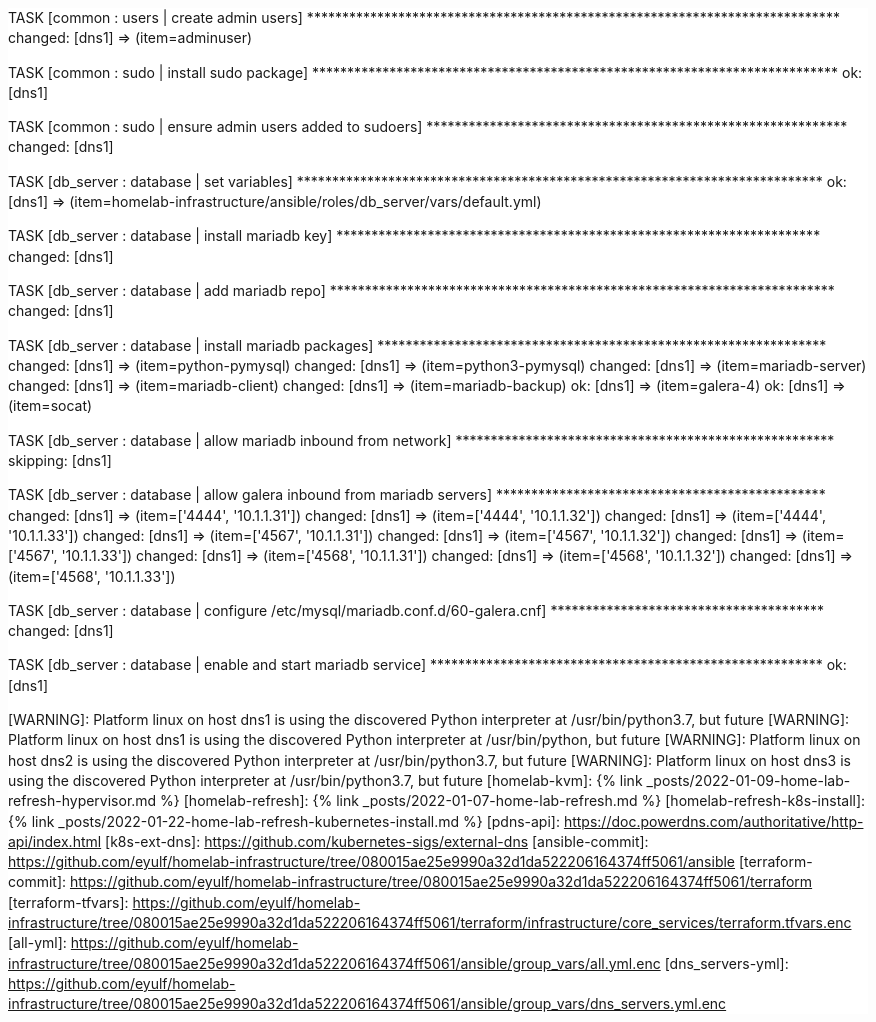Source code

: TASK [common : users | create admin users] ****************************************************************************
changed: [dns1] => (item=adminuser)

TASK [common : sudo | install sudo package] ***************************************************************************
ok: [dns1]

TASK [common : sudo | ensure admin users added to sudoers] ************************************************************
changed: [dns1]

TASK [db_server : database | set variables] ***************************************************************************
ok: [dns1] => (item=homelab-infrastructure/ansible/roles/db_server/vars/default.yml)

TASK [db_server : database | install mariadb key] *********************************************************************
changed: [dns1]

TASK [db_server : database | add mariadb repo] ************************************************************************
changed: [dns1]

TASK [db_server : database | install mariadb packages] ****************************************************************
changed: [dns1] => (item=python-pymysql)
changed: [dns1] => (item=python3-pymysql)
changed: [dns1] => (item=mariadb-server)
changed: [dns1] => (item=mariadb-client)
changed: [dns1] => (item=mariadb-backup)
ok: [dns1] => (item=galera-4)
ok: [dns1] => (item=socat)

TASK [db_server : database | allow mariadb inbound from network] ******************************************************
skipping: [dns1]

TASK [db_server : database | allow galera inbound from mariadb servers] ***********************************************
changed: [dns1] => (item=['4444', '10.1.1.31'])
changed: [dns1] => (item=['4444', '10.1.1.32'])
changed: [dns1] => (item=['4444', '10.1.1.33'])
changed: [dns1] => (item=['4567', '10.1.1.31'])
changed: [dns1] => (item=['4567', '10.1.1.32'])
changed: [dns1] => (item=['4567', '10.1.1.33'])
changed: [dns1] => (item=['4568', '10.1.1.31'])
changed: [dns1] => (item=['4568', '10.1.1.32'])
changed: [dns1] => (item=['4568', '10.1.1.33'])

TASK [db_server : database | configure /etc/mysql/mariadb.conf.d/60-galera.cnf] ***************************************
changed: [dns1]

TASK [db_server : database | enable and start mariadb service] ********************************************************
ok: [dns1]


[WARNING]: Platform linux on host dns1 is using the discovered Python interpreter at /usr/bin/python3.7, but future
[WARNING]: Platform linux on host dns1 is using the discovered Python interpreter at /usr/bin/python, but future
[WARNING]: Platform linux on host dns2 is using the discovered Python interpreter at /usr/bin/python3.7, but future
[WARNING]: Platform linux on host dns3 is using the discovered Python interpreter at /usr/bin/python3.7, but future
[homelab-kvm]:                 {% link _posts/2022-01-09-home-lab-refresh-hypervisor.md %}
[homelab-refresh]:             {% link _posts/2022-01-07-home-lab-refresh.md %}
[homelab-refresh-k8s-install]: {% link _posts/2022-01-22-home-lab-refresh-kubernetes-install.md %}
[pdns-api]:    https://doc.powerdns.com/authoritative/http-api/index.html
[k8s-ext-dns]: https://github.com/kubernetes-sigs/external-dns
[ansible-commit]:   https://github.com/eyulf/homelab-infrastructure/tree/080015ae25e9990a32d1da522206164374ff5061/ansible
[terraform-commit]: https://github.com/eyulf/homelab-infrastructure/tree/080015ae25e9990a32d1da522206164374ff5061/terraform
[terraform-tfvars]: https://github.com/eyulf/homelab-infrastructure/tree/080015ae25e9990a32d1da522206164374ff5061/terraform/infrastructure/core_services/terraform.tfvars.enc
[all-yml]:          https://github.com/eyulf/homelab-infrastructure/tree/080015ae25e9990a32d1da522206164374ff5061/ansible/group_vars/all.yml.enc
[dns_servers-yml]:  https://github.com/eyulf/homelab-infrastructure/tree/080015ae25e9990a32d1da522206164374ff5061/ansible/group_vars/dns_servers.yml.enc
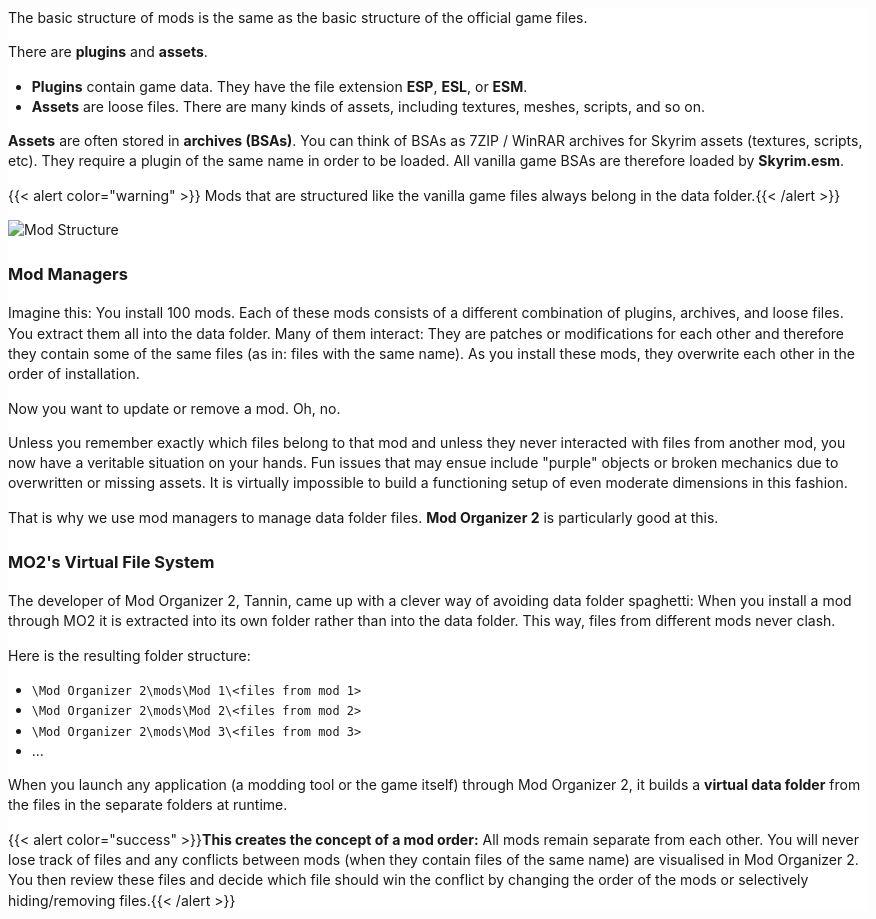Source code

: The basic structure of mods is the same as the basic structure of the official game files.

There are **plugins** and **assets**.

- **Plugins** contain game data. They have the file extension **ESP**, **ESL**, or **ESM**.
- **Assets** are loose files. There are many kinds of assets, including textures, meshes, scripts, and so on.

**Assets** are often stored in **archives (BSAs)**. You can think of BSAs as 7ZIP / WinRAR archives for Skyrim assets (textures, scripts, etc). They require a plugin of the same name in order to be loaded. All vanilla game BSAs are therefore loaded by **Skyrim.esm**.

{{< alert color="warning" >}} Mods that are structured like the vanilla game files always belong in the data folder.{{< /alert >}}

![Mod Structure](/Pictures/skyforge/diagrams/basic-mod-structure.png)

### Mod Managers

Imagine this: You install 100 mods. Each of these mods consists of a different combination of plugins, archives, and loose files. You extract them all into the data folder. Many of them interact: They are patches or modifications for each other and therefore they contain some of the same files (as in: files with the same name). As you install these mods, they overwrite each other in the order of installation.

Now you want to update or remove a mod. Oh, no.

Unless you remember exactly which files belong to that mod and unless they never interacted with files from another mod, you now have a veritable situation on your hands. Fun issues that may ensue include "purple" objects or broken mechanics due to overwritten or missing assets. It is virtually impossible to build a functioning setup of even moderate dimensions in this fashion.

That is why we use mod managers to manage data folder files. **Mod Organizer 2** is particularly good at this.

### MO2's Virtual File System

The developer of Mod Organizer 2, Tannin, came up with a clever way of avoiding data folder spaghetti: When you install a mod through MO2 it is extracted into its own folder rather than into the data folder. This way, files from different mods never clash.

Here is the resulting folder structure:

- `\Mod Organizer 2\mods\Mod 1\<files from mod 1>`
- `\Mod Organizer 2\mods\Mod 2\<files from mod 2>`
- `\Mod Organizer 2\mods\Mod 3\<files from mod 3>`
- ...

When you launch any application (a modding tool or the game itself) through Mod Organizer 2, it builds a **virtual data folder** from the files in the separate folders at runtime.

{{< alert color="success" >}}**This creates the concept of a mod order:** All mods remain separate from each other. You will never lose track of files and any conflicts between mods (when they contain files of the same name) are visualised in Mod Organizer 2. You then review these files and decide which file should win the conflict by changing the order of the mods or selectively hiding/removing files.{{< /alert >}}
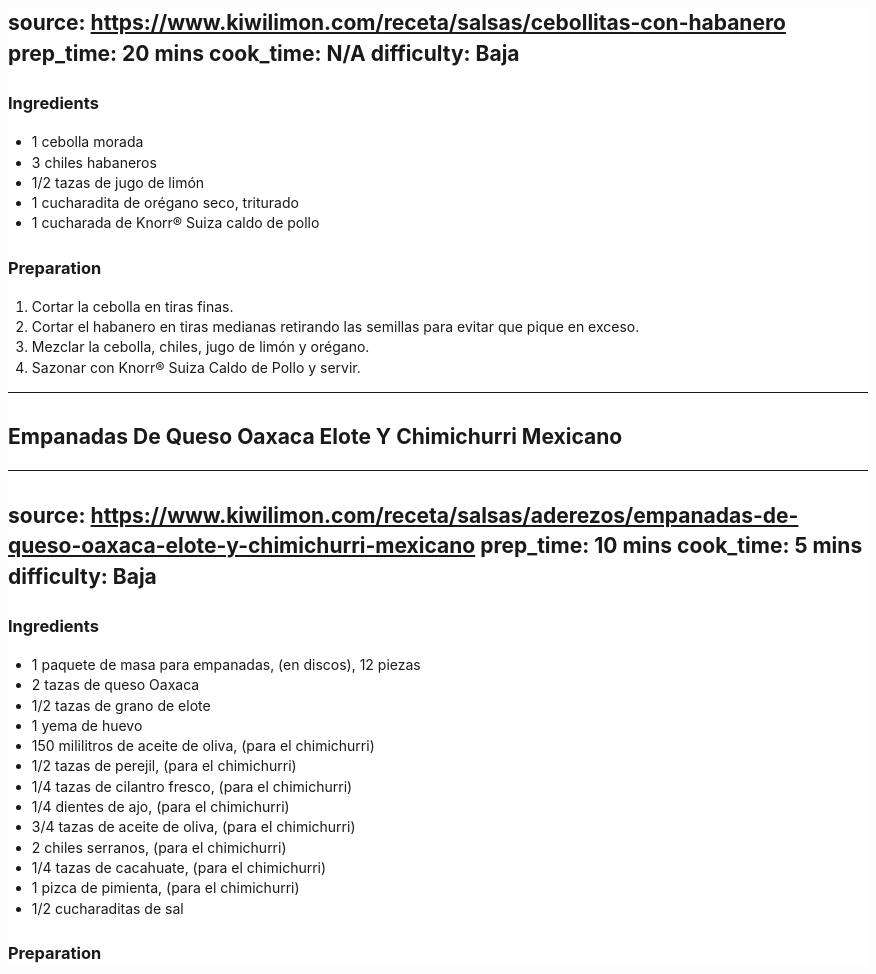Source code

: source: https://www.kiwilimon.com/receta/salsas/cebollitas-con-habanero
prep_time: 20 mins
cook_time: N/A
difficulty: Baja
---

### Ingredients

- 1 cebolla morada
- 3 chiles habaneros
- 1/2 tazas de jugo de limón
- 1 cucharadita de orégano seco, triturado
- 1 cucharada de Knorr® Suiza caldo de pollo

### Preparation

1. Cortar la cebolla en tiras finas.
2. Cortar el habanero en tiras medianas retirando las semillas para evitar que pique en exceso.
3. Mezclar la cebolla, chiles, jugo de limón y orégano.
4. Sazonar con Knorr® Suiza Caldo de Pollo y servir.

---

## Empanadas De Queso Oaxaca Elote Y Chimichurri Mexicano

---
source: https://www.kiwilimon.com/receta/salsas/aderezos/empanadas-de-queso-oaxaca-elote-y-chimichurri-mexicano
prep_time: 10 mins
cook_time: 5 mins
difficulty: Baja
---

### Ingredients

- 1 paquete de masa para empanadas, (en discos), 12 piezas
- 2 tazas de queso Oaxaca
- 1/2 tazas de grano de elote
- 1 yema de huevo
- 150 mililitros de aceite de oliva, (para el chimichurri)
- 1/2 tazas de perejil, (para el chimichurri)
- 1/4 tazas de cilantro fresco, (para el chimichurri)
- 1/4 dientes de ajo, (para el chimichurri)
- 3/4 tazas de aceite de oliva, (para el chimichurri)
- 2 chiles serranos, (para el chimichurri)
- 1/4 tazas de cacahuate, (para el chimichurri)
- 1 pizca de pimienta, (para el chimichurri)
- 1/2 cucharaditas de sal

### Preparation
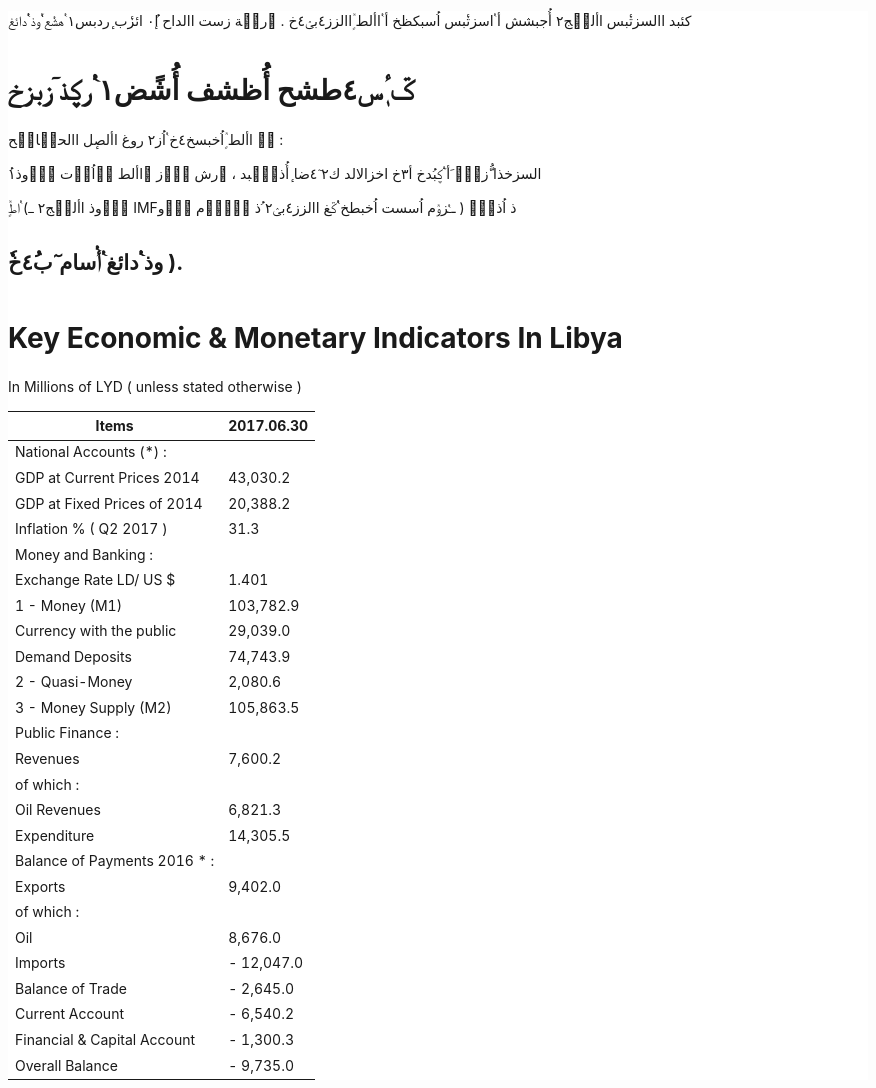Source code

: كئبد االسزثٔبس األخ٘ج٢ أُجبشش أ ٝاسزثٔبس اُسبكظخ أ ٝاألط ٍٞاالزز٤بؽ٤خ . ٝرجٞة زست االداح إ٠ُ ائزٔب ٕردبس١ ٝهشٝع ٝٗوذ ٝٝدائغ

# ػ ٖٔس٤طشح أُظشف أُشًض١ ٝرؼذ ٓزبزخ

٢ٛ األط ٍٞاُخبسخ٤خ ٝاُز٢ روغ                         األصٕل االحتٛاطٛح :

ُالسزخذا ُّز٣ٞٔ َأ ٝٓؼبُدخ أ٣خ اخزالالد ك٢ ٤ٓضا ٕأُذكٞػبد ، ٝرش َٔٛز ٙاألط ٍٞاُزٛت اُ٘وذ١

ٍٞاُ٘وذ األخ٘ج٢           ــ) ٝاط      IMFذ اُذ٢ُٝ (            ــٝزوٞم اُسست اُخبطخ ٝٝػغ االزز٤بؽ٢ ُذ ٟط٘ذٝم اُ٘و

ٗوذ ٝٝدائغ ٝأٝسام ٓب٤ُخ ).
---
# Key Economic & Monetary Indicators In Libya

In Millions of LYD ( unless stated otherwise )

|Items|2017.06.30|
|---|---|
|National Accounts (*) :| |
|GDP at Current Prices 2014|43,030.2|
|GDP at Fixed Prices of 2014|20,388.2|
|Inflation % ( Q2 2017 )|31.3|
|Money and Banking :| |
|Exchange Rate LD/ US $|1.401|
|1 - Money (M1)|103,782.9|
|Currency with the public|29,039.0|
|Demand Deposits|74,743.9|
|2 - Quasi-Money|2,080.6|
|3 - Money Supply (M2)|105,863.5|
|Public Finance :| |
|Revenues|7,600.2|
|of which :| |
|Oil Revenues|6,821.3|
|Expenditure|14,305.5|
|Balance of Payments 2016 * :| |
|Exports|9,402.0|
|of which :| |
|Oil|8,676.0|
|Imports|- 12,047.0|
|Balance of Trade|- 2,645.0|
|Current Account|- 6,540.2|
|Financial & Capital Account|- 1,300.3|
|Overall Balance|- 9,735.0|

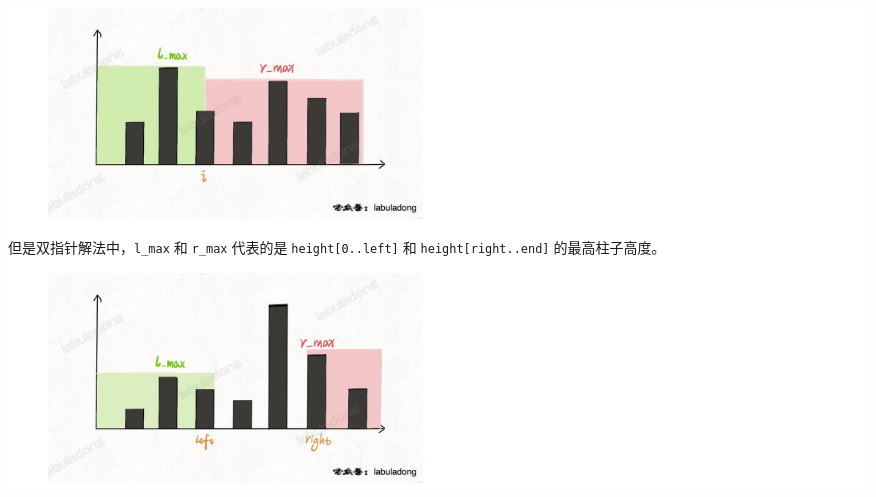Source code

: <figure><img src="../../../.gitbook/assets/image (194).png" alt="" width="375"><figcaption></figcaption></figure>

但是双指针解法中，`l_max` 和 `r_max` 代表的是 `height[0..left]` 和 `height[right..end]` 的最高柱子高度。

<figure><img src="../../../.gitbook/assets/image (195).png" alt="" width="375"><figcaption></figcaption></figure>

• • • • •

To do >>
Above is some material. Copy the part that opens with the line containing "- **Plugins** contain" and closes with the line containing "### Mod Managers", including both of those lines, unchanged.

Written solution >>
- **Plugins** contain game data. They have the file extension **ESP**, **ESL**, or **ESM**.
- **Assets** are loose files. There are many kinds of assets, including textures, meshes, scripts, and so on.

**Assets** are often stored in **archives (BSAs)**. You can think of BSAs as 7ZIP / WinRAR archives for Skyrim assets (textures, scripts, etc). They require a plugin of the same name in order to be loaded. All vanilla game BSAs are therefore loaded by **Skyrim.esm**.

{{< alert color="warning" >}} Mods that are structured like the vanilla game files always belong in the data folder.{{< /alert >}}

![Mod Structure](/Pictures/skyforge/diagrams/basic-mod-structure.png)

### Mod Managers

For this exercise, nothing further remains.